* **Task set**
A - Return the stretch of the knife blocks thread from "Dont know why" through "some knives slacker!", copied verbatim.
B - In the knife blocks thread, who does Molokai say is in his avatar?
C - Decide whether each statement agrees with the knife blocks thread: (i) Molokai says he has only one of each. (ii) Tom Smart suggests a meeting at Waterloo. (iii) Olive, bog oak and black locust burl appear in Molokai's photo.

* **Excerpted text**
______________________________
# This is why i dont buy any more knife blocks



## Molokai (Sep 28, 2014)

The title says it all... There is no olive, bog oak and black locust burl on photo...

Reactions: Like 5 | EyeCandy! 3 | Way Cool 3


----------



## Molokai (Sep 28, 2014)

Dont know why i put it here, i followed the previous thread of organizing blanks


----------



## NYWoodturner (Sep 28, 2014)

You need to get busy and make some knives slacker!

Reactions: Agree 3 | Funny 1


----------



## Molokai (Sep 28, 2014)

Agree on that...


----------



## Kevin (Sep 28, 2014)

Those blocks look like candy.

Who is in your avatar? Looks like we might be kin. We should get together and conquer Europa.


----------



## Molokai (Sep 28, 2014)

its Duke Wellington, the guy who fought Napoleon and won

Reactions: Funny 2


----------



## Kevin (Sep 28, 2014)

Then we should definitely get together.

Reactions: Agree 1


----------



## Tom Smart (Sep 28, 2014)

Why don't you guys meet at Waterloo?


----------



## Kevin (Sep 28, 2014)

No I don't want any more of that.

Reactions: Funny 1


----------



## Nature Man (Sep 28, 2014)

Time for you to start gifting some of those beauties away! Chuck


----------



## Molokai (Sep 28, 2014)

Nature Man said:


> Time for you to start gifting some of those beauties away! Chuck


I only have one of each so its not easy to decide :)


----------
______________________________
* **Dataset extract**

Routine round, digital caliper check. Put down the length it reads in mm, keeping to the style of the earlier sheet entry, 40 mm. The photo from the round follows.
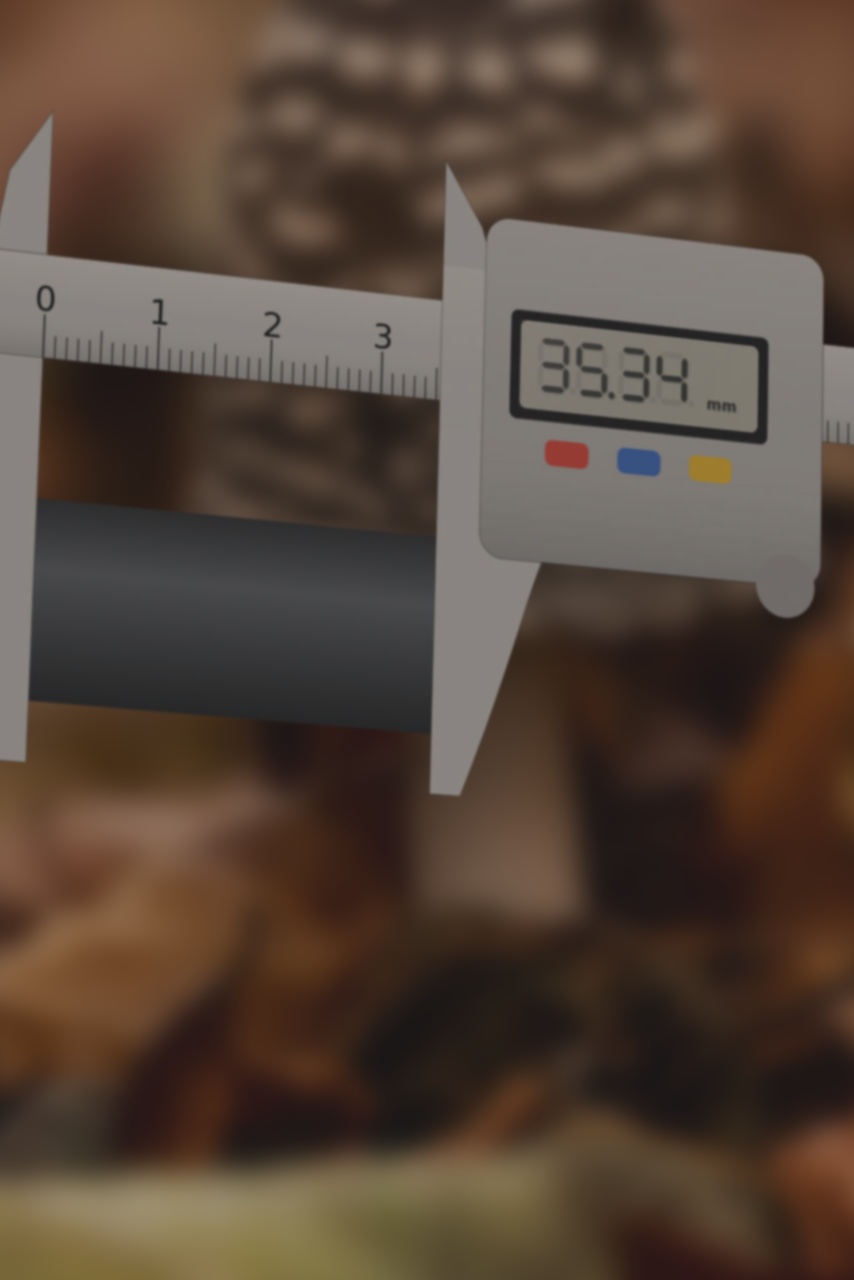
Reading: 35.34 mm
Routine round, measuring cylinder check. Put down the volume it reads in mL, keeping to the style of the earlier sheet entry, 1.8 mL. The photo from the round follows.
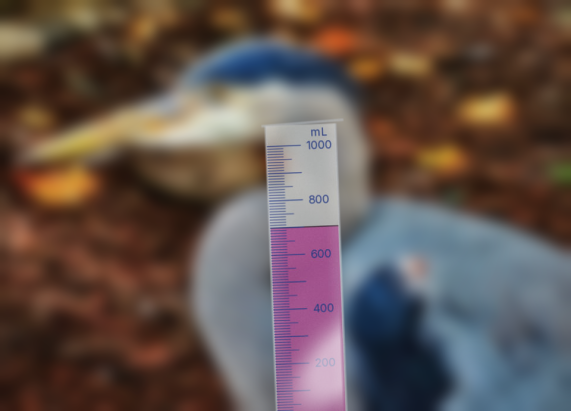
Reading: 700 mL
______________________________
* **Answers below**
A -
Dont know why i put it here, i followed the previous thread of organizing blanks


----------



## NYWoodturner (Sep 28, 2014)

You need to get busy and make some knives slacker!

B - Duke Wellington, "the guy who fought Napoleon and won."

C -
(i) Yes: "I only have one of each so its not easy to decide"
(ii) Yes: "Why don't you guys meet at Waterloo?"
(iii) No: "There is no olive, bog oak and black locust burl on photo"